| Enunciado 1 |
Segundo o excerto da página, que encargos devem ser deduzidos no rendimento do condenado?

Na aferição desse quantitativo diário o julgador, deve não só ter em conta os rendimentos mensais do arguido, sejam próprios ou do que o mesmo beneficie, mas toda a situação económica e financeira de que o mesmo disponha, designadamente o património que se lhe apresente disponível e os seus encargos.
Neste apuramento deve-se atender igualmente que a multa é uma verdadeira reacção criminal de índole económica e não um laxante com repercussões económicas, devendo, por isso, na sua aplicação ser submetida a critérios de igualdade de sacrifícios e ónus.(27)
No que concerne aos encargos e perante o mesmo princípio da igualdade de ónus e sacrifícios, afigura-se-nos que devemos fazer uma consideração diferenciada dos mesmos, distinguindo aqueles que revelam custos indispensáveis para a sustentação do condenado e dos seus familiares dependentes, os quais devem ser deduzidos no rendimento, daqueles que revelam alguma prodigalidade ou luxúria e que não devem beneficiar da mesma ponderação dedutiva, antes pelo contrário.

| Enunciado 2 |
Na listagem, renomeie "locality" para "place" e reproduza somente as linhas que vão da que contém "scientific name: Carex buxbaumii" até à que contém "elevation (m): 1480", ambas incluídas, sem qualquer outra alteração.

| Lista de registos |
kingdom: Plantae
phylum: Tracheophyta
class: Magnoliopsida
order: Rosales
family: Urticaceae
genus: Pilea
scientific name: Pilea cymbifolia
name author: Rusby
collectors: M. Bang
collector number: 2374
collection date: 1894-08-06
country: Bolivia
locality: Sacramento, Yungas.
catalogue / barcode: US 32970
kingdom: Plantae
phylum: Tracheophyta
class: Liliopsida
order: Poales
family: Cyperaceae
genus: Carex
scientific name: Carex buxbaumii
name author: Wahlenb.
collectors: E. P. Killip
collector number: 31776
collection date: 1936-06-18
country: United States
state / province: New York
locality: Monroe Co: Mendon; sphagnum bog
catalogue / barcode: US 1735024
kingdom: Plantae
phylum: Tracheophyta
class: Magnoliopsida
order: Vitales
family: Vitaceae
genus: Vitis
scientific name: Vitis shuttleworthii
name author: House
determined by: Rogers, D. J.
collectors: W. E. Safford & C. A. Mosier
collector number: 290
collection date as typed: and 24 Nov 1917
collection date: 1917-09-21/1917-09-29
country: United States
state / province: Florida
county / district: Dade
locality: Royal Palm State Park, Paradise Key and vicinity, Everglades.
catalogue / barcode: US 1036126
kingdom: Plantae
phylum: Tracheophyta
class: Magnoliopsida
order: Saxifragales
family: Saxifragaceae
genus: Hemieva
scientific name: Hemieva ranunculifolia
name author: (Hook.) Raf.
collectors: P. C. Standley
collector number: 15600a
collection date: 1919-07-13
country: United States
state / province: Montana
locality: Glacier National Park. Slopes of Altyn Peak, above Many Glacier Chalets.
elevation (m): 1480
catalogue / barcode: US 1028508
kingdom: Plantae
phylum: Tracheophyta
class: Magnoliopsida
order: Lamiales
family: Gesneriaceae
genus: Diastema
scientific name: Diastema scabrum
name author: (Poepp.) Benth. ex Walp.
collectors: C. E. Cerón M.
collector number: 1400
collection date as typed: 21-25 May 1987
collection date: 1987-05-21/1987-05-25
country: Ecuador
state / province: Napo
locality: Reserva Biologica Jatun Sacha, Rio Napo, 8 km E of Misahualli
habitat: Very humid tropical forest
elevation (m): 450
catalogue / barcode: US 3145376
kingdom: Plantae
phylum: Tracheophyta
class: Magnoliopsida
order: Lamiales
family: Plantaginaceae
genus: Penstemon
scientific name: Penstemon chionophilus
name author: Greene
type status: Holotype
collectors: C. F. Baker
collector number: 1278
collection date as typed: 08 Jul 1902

| Solução completa 1 |
Os que revelam custos indispensáveis para a sustentação do condenado e dos seus familiares dependentes.

| Solução completa 2 |
scientific name: Carex buxbaumii
name author: Wahlenb.
collectors: E. P. Killip
collector number: 31776
collection date: 1936-06-18
country: United States
state / province: New York
place: Monroe Co: Mendon; sphagnum bog
catalogue / barcode: US 1735024
kingdom: Plantae
phylum: Tracheophyta
class: Magnoliopsida
order: Vitales
family: Vitaceae
genus: Vitis
scientific name: Vitis shuttleworthii
name author: House
determined by: Rogers, D. J.
collectors: W. E. Safford & C. A. Mosier
collector number: 290
collection date as typed: and 24 Nov 1917
collection date: 1917-09-21/1917-09-29
country: United States
state / province: Florida
county / district: Dade
place: Royal Palm State Park, Paradise Key and vicinity, Everglades.
catalogue / barcode: US 1036126
kingdom: Plantae
phylum: Tracheophyta
class: Magnoliopsida
order: Saxifragales
family: Saxifragaceae
genus: Hemieva
scientific name: Hemieva ranunculifolia
name author: (Hook.) Raf.
collectors: P. C. Standley
collector number: 15600a
collection date: 1919-07-13
country: United States
state / province: Montana
place: Glacier National Park. Slopes of Altyn Peak, above Many Glacier Chalets.
elevation (m): 1480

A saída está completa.